Our result showing that high weight loss goals predicted preoperative weight loss contradicts the common perception that unrealistic goals lead to less motivation and poor outcomes [40, 41]. Bariatric surgery patients are often encouraged to set realistic weight loss goals [40, 41], and unrealistic goals have been considered potential contraindications to surgery [42, 43]. Based on recent findings showing that unrealistic goals may not have detrimental effects on weight loss outcomes, it has been proposed that clinicians should be careful in trying to reduce patients’ high weight loss goals [40, 44]. Our results support this proposal and indicate a need for more research regarding how to deal with patients’ weight loss goals preoperatively.

Another key component in the self-regulation process of weight control is to monitor behavior change in relation to a set weight loss goal [45]. The positive relationship between frequent self-weighing and higher weight loss that we found is in line with previous research [46, 47]. Self-weighing increases awareness of desired behavior change, and this feedback can be used to control weight gain [48]. Based on our findings, encouraging the patients to self-monitor weight might contribute to higher preoperative weight loss.

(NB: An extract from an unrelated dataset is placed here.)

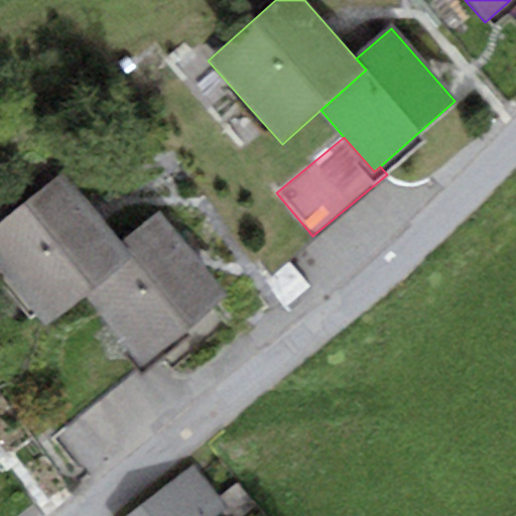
[(0,273),(43,328),(87,293),(131,257),(122,245),(62,172),(15,211),(0,191),(0,273)]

Finally, a smaller difference between patients’ highest lifetime weight and weight at first visit (T1) predicted higher weight loss. It could be that the patients at their highest lifetime weight when applying for surgery were the most inexperienced dieters, and thereby may have benefited the most from attending the educational course at the CMOBS and dieting preoperatively.

Knowing that past behavior is a predictor of future behavior [19], we would expect previous weight loss to predict weight loss, but it did not. Being physically active and eating less unhealthy food was also not related to higher weight loss. These findings may be explained by biological mechanisms, as energy expenditure is normally reduced after losing weight, especially after weight loss due to dietary restrictions [49, 50]. It is well known that weight loss levels off at approximately 6 months after most weight loss attempts or interventions [51]. Patients who lost weight before applying for surgery may have experienced a reduction in resting metabolic rate and a plateau in weight loss, resulting in lower weight loss. Alternatively, they might have simply decided to wait for the effects of the surgery.

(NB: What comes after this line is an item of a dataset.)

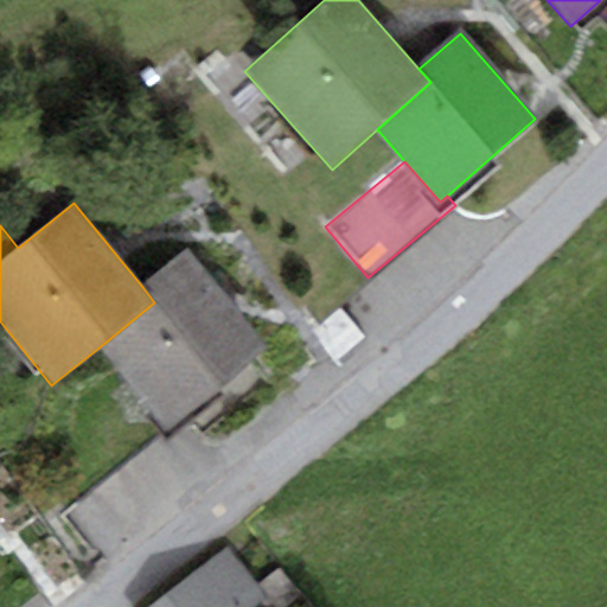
[(187,253),(144,288),(154,302),(102,345),(168,428),(267,351),(187,253)]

Although the study response rate was relative low (59.7 %), the only difference found between the study participants and total population was an overrepresentation of women (80 %) in the study sample, reflecting a common discrepancy in bariatric surgery. The small sample size of men prevented analyzing gender differences in depth. Another limitation was a lack of information regarding adherence to the prescribed diet.

Conclusions

A relatively low proportion of patients lost the recommended weight preoperatively despite the risk of surgery being postponed or canceled. High weight loss goal, frequent self-weighing, and low previous weight loss were identified as predictors of preoperative weight loss. Based on our results, recommending self-weighing preoperatively seems to be beneficial. Moreover, the value of adjusting weight loss goals before surgery requires further exploration. Future investigation of these factors could contribute to improve preoperative practice.